Why demography matters

Forward Analytics director Kevin Dospoy told Wisconsin Public Radio that much of Wisconsin’s population growth is among residents 65 and older, which shrinks the share of prime-age workers. “We’re lagging other states in almost all of them,” Dospoy said, pointing to the mismatch between population growth and labor force participation. That imbalance, he said, reduces the pool of available workers and holds back gains in output and incomes across the state.

Workforce gap in plain numbers

Coverage by Urban Milwaukee notes that Wisconsin’s labor force grew about 1.1 percent over that seven year window while the national labor force rose roughly 5 percent, a divergence that began around the mid 2010s and has only widened. The split shows up in county-level data: even the state’s largest economies, Dane, Waukesha and Milwaukee counties, have GDP per worker below comparable national peers, which limits wage growth and business expansion. That pattern leaves some regions fighting to keep young workers, rather than marketing themselves as magnets for large employers with big payrolls.

Housing affordability is squeezing recruits

In a Forward Analytics spotlight on affordability, the group’s housing affordability index turned negative in 2024, meaning a median-earning household often cannot afford the median-priced home in many counties.
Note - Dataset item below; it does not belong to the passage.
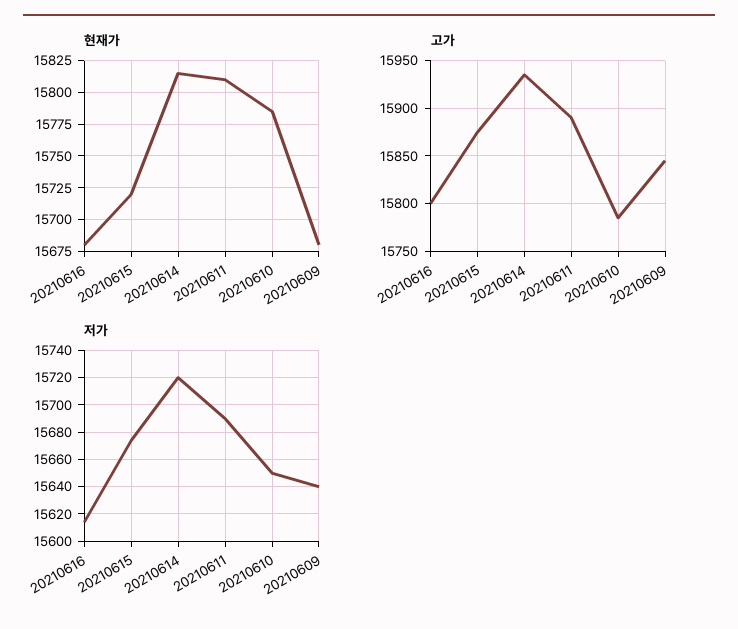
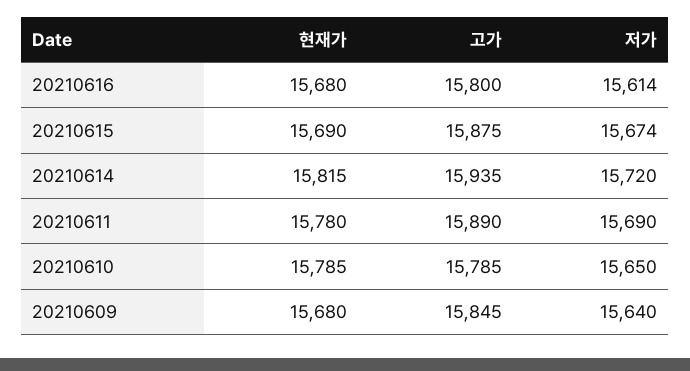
현재가, 20210615: 15720 -> 15690
현재가, 20210611: 15810 -> 15780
Forward Analytics links that shift to higher home prices and interest rates, problems that make it harder for communities to attract the young families and working professionals that states rely on for future growth.

What policymakers are hearing

Dospoy told Wisconsin Public Radio that tackling housing and workforce constraints should sit at the center of state and local strategies for boosting long-term growth. Analysts cited in the report recommend a mix of more housing production, targeted workforce training and recruitment policies to close the gap with faster-growing peer states. Lawmakers’ choices in upcoming budget and economic development debates will help determine whether Wisconsin starts to catch up or continues to slip further behind.

Bottom line

The Forward Analytics study portrays Wisconsin as a state that is still growing, but at a pace that risks leaving it behind without stronger efforts to expand its workforce and relieve housing pressure. For the full county breakdowns and discussion, see Forward Analytics and coverage by Urban Milwaukee.